We are Patricia Montaño, Katie Boyd, Christine Okochi, Megan Littrell, and Anne Gold from the We are Water project based at CIRES, University of Colorado, Boulder. We used evaluation to put community perspectives at the center of designing informal STEAM educational experiences about water in the Four Corners Region where Colorado, Utah, Arizona and New Mexico meet.
In 2020, listening to communities was a key step in our commitment to a collaborative design process, which we intentionally chose to respect the diversity of voices in the region and to show our commitment to deep partnerships with rural, Latinx, and Indigenous communities. Water issues in the Southwest are complex involving connections to cultures, economics, policy, and science. We wanted to hear from communities directly and have their words steer the direction and content of the exhibit and programs.
Because of the pandemic, we were not able to visit communities in person as planned. We first sent electronic surveys for our needs assessment and over 3 months collected many responses, but we did not successfully reach Indigenous and Latinx communities. We then used a snowball approach, which asks for referrals, to schedule telephone interviews to ask, “What does water mean to you and your community?” Using referrals, we were no longer strangers and we could reach those on the digital divide. We interviewed 12 Indigenous and 8 Latinx community members, and continue to schedule more interviews!
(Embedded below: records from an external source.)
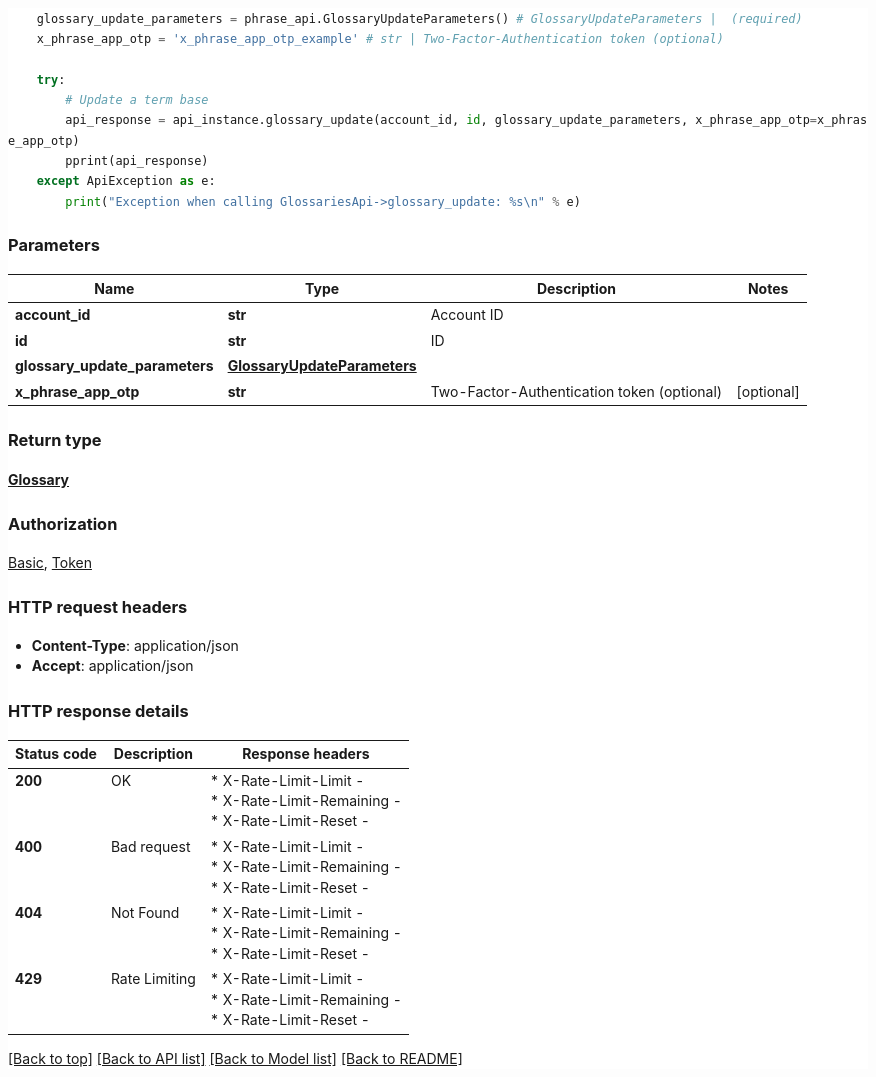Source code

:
 ```python
    glossary_update_parameters = phrase_api.GlossaryUpdateParameters() # GlossaryUpdateParameters |  (required)
    x_phrase_app_otp = 'x_phrase_app_otp_example' # str | Two-Factor-Authentication token (optional)

    try:
        # Update a term base
        api_response = api_instance.glossary_update(account_id, id, glossary_update_parameters, x_phrase_app_otp=x_phrase_app_otp)
        pprint(api_response)
    except ApiException as e:
        print("Exception when calling GlossariesApi->glossary_update: %s\n" % e)
```


### Parameters

Name | Type | Description  | Notes
------------- | ------------- | ------------- | -------------
 **account_id** | **str**| Account ID | 
 **id** | **str**| ID | 
 **glossary_update_parameters** | [**GlossaryUpdateParameters**](GlossaryUpdateParameters.md)|  | 
 **x_phrase_app_otp** | **str**| Two-Factor-Authentication token (optional) | [optional] 

### Return type

[**Glossary**](Glossary.md)

### Authorization

[Basic](../README.md#Basic), [Token](../README.md#Token)

### HTTP request headers

 - **Content-Type**: application/json
 - **Accept**: application/json

### HTTP response details
| Status code | Description | Response headers |
|-------------|-------------|------------------|
**200** | OK |  * X-Rate-Limit-Limit -  <br>  * X-Rate-Limit-Remaining -  <br>  * X-Rate-Limit-Reset -  <br>  |
**400** | Bad request |  * X-Rate-Limit-Limit -  <br>  * X-Rate-Limit-Remaining -  <br>  * X-Rate-Limit-Reset -  <br>  |
**404** | Not Found |  * X-Rate-Limit-Limit -  <br>  * X-Rate-Limit-Remaining -  <br>  * X-Rate-Limit-Reset -  <br>  |
**429** | Rate Limiting |  * X-Rate-Limit-Limit -  <br>  * X-Rate-Limit-Remaining -  <br>  * X-Rate-Limit-Reset -  <br>  |

[[Back to top]](#) [[Back to API list]](../README.md#documentation-for-api-endpoints) [[Back to Model list]](../README.md#documentation-for-models) [[Back to README]](../README.md)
Frequently absent from the conversation about evaluation going virtual during the pandemic is reaching those on the digital divide. If you rely on the internet and use methods that make you a stranger, then you only hear from a few communities. We hope our experience helps you think about inclusion in your evaluation practice.
As part of listening and valuing multiple ways of knowing, we collaborated with our partners Nancy Maryboy and David Begay (Indigenous Education Institute), Shelly Valdez (Native Pathways), and Jill Stein (JKS Consulting) to develop an Indigenous inspired logic model that includes cyclical processes of holistic reflection, evaluation, and adaptation. The yucca plant at the center, found in the Four Corners and valued in Indigenous cultural practices in the region, symbolizes the project’s phases. This blog describes the roots: building relationships, listening to community knowledge and reflecting on how to honor the information shared with us. The model guides our thinking, which we prefer to a traditional logic model.
Logic models don’t have one structure. Expand beyond the Western model to include multiple ways of knowing and explore the power of metaphor and symbols.
- Read about collaborative design in museums in Nina Simon’s The Participatory Museum.
- Another example of an Indigenous inspired logic model: Cosmic Serpent.
- See how community voices lead to informal STEAM design at We are Water.
We honor and acknowledge that the University of Colorado’s four campuses are on the traditional territories and ancestral homelands of the Cheyenne, Arapaho, Ute, Apache, Comanche, Kiowa, Lakota, Pueblo and Shoshone Nations.